At first, thunderstruck, she had lain nearly ten minutes unconscious in the arms of her aunts, who, like the grandfather, were themselves utterly overcome with terror. But, as soon as she came to, she exclaimed,—
“Am I mad to give way thus? Is it not evident that he is innocent?”
Then she had sent her telegram to the marquis, knowing well, that, before taking any measures, it was all important to come to an understanding with Jacques’s family. Then she had begged to be left alone; and she had spent the night in counting the minutes that must pass till the hour came when the train from Paris would bring her help.
At eight o’clock she had come down to give orders herself that a carriage should be sent to the station for the marchioness, adding that they must drive back as fast as they could. Then she had gone into the sitting-room to join her grandfather and her aunts. They talked to her; but her thoughts were elsewhere.
At last a carriage was heard coming up rapidly, and stopping before the house. She got up, rushed into the hall, and cried,—
“Here is Jacques’s mother!”
We cannot do violence to our natural feelings without paying for it. The marchioness had nearly fainted when she could at last take refuge in the carriage: she was utterly overcome by the great effort she had made to present to the curious people of Sauveterre a smiling face and calm features.

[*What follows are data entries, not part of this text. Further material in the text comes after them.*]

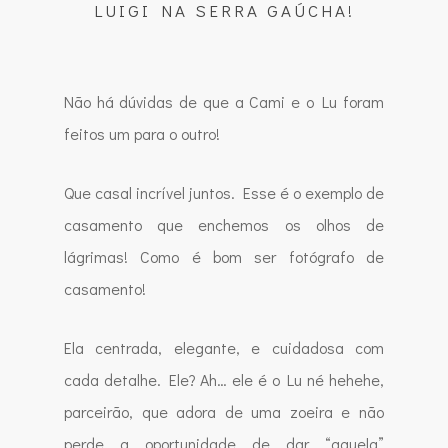
LUIGI NA SERRA GAÚCHA!
Não há dúvidas de que a Cami e o Lu foram
feitos um para o outro!
Que casal incrível juntos. Esse é o exemplo de
casamento que enchemos os olhos de
lágrimas! Como é bom ser fotógrafo de
casamento!
Ela centrada, elegante, e cuidadosa com
cada detalhe. Ele? Ah… ele é o Lu né hehehe,
parceirão, que adora de uma zoeira e não
perde a oportunidade de dar “aquela”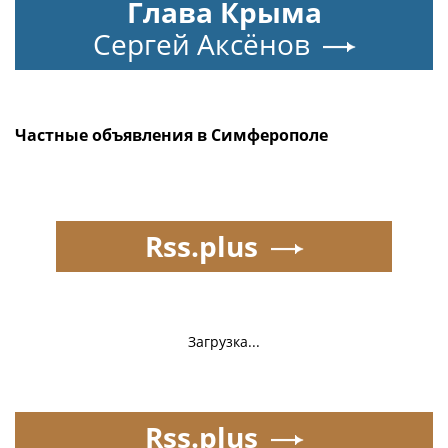
Глава Крыма
Сергей Аксёнов
Частные объявления в Симферополе
Rss.plus
Загрузка...
Rss.plus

“What a horrible comedy!” she murmured, as she sank back on the cushions.
“Admit, at least, madam,” said the lawyer, “that it was necessary. You have won over, perhaps, a hundred persons to your son’s side.”
She made no reply. Her tears stifled her. What would she not have given for a few moments’ solitude, to give way to all the grief of her heart, to all the anxiety of a mother! The time till she reached the house seemed to her an eternity; and, although the horse was driven at a furious rate, she felt as if they were making no progress. At last the carriage stopped.
The little servant had jumped down, and opened the door, saying,—
“Here we are.”
The marchioness got out with M. Folgat’s assistance; and her foot was hardly on the ground, when the house-door opened, and Dionysia threw herself into her arms, too deeply moved to speak. At last she broke forth,—
“Oh, my mother, my mother! what a terrible misfortune!”
In the passage M. de Chandore was coming forward. He had not been able to follow his granddaughter’s rapid steps.
“Let us go in,” he said to the two ladies: “don’t stand there!”
For at all the windows curious eyes were peeping through the blinds.